ICSI

Intra Cytoplasmic Sperm Injection (ICSI)

The technique of injecting the sperm cell into the cytoplasm of the egg is known as Intra Cytoplasmic Sperm Injection. It improves the in-vitro fertilization (IVF) success rate.

When is ICSI beneficial?

During ICSI the sperm doesn’t have to travel to the egg or penetrate the outer layers of the egg.
Your doctor may recommend ICSI if there is any difficultly in achieving fertilization due to male infertility factors. The factors include:

• Low sperm count
• Poor sperm motility
• Decreased ability of sperm to penetrate into the egg
• Previous unsuccessful IVF procedure

How ICSI is performed?

As with standard IVF treatment, you will be given fertility drugs to stimulate your ovaries to develop several mature eggs for fertilization. When your eggs are ready for collection they will be retrieved through a short outpatient procedure. The collected eggs are used immediately or frozen and used later on.

Meanwhile, the sperms are collected from the semen sample of the male partner. These sperms are washed and a single best sperm is chosen.

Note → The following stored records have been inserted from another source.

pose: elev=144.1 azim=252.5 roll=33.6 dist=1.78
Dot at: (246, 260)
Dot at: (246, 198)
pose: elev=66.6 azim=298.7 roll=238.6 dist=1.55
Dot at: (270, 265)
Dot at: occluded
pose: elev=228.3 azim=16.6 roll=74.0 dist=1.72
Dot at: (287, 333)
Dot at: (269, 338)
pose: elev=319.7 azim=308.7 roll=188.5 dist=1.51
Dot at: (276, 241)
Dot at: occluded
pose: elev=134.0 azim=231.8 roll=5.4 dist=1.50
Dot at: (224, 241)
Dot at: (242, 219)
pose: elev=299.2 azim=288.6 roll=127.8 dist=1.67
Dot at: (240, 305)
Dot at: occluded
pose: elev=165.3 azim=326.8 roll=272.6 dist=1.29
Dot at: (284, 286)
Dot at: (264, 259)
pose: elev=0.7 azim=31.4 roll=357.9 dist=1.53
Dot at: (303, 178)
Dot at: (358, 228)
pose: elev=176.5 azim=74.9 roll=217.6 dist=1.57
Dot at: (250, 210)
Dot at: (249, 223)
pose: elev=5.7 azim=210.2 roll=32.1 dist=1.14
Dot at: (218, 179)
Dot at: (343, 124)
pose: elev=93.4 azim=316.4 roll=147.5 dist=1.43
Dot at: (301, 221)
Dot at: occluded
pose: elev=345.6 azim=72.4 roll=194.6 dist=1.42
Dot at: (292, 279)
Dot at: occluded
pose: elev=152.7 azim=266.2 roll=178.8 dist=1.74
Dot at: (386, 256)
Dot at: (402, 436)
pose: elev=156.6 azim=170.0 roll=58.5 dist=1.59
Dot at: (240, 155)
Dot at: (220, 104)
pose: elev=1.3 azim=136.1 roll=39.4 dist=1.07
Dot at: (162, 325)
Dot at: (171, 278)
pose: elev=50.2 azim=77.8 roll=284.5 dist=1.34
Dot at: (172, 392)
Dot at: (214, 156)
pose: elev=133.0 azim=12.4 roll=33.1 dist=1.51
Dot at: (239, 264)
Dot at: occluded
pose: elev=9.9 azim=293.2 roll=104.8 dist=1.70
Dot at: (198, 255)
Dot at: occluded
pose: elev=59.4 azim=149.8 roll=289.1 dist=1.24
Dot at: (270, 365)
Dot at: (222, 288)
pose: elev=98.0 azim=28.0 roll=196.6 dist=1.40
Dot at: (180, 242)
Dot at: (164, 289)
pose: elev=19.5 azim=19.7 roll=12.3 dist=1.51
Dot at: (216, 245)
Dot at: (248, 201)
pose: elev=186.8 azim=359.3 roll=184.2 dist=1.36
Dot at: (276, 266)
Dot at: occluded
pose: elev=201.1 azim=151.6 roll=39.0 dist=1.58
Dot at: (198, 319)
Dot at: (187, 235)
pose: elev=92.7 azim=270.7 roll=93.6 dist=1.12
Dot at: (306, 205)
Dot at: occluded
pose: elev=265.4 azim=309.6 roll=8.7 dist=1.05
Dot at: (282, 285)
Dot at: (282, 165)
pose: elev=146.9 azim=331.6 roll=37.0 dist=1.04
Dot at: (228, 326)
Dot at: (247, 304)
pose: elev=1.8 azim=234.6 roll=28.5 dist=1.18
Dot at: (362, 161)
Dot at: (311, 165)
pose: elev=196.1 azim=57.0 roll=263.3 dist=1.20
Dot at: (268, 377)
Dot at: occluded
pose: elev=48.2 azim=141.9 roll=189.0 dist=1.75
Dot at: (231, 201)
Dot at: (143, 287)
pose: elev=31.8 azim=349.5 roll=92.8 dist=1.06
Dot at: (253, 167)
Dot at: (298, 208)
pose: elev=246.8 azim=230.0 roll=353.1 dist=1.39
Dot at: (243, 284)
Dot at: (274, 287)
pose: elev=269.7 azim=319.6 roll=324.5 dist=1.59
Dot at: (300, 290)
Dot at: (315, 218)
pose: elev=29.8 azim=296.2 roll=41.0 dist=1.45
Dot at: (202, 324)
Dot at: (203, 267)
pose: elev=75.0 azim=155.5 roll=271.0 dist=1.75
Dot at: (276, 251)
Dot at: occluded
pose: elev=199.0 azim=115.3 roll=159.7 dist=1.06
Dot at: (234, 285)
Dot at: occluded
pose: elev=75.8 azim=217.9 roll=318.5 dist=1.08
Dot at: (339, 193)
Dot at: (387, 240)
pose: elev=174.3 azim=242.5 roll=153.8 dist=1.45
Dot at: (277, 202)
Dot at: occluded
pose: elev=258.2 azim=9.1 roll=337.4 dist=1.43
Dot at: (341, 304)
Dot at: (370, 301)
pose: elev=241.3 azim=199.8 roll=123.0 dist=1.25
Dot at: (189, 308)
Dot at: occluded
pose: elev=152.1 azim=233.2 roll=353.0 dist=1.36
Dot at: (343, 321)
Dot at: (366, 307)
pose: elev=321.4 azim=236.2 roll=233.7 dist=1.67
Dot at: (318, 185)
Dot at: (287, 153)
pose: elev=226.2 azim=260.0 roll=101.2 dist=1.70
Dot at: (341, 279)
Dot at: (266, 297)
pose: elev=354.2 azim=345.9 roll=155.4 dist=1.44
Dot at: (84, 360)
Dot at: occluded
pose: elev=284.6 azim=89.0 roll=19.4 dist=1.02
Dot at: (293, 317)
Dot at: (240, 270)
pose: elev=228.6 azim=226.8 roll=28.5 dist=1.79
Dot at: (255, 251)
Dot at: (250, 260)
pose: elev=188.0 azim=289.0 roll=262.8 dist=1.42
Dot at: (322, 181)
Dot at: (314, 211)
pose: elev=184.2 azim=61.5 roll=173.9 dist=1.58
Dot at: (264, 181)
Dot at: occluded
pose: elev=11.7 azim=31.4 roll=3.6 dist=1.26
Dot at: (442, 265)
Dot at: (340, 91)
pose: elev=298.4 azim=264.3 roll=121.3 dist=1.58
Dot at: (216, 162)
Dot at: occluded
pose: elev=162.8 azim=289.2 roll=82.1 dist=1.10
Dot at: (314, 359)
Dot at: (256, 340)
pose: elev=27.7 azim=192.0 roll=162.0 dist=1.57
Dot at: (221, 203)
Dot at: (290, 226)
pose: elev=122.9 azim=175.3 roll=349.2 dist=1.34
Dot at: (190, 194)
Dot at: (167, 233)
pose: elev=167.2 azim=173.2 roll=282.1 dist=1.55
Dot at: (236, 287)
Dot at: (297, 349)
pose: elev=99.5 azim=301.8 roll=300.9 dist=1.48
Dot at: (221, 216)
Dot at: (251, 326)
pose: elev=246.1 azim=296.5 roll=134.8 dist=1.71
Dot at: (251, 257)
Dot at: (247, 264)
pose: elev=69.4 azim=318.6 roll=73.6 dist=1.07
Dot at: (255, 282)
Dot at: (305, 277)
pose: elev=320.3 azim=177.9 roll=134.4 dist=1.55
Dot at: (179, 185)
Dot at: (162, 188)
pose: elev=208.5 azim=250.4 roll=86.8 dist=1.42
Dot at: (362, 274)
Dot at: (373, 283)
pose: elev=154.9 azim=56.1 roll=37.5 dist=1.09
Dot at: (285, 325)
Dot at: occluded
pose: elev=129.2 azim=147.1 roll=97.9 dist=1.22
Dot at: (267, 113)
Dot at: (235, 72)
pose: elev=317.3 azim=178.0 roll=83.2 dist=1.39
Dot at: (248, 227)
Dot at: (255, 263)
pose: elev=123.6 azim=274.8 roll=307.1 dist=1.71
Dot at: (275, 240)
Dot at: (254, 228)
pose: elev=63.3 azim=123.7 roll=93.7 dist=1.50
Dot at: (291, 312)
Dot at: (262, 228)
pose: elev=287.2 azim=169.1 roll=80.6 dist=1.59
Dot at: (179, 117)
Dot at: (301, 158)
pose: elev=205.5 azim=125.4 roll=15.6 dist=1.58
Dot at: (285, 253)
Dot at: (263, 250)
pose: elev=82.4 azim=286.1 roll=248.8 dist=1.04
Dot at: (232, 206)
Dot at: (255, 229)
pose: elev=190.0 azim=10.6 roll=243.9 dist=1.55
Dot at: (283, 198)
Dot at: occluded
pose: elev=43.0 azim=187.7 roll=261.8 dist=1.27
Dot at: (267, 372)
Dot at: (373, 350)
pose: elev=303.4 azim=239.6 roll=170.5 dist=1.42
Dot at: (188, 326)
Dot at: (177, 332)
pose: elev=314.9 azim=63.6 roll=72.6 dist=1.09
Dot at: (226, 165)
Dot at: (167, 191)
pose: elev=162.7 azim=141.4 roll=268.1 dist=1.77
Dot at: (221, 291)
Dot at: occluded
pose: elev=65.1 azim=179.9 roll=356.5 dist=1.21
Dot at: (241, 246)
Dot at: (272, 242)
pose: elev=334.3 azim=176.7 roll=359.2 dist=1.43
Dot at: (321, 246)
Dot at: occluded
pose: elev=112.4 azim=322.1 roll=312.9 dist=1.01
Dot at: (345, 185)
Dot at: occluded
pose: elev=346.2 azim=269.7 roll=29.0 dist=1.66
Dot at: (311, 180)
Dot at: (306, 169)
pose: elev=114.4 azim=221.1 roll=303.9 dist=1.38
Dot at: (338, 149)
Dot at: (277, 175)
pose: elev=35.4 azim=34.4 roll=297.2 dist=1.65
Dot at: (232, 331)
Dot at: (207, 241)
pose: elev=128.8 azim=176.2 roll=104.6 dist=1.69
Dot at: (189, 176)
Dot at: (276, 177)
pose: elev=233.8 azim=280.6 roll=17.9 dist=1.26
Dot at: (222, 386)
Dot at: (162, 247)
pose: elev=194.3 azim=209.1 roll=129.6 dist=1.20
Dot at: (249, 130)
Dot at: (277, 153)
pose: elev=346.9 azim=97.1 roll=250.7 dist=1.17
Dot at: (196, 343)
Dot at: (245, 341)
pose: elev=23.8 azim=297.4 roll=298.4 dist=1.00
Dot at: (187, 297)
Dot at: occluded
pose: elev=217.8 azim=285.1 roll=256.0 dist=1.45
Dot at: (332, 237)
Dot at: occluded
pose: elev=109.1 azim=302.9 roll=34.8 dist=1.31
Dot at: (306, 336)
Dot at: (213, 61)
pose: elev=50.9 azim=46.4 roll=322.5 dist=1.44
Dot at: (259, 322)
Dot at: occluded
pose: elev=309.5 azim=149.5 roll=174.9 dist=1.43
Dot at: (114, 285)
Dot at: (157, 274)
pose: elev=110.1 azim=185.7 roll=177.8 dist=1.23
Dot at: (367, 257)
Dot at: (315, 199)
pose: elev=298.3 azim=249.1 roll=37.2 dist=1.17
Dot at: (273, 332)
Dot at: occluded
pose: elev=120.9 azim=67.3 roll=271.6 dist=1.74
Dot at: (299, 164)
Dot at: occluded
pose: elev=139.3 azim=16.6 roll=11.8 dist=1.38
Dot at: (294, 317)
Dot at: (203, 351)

This sperm is injected carefully into the cytoplasm of the egg by using very fine needles. The entire procedure of fertilization is carried out under a very powerful microscope.

This fertilized egg is then placed in the incubator. Such an egg begins to show signs of fertilization after 24 hrs. The egg continues to divide and form an embryo.
When the embryo is 3 days old having 8 cells, it is ready to be transferred to the uterus. Or the transfer may be done on day 5 and is called a Blastocyst transfer.
If you’re just having one embryo transferred (called elective single embryo transfer, or eSET), having a blastocyst transfer can improve your chances of a successful, healthy, single baby. If all goes well, an embryo will attach to your uterus wall and continue to grow to become your baby. After about two weeks, you will be able to take a pregnancy test.

What are the risks associated with ICSI?

You may have a higher risk of congenital conditions in your baby. During natural conception, only the hardiest sperm manage to break through the membrane of an egg to fertilize it. Weaker sperm don’t make it. But because ICSI bypasses this natural selection process, there’s an increased risk of rare genetic problems carried by the sperm being passed on to the child. Some but not all genetic problems can be tested for before you have the treatment.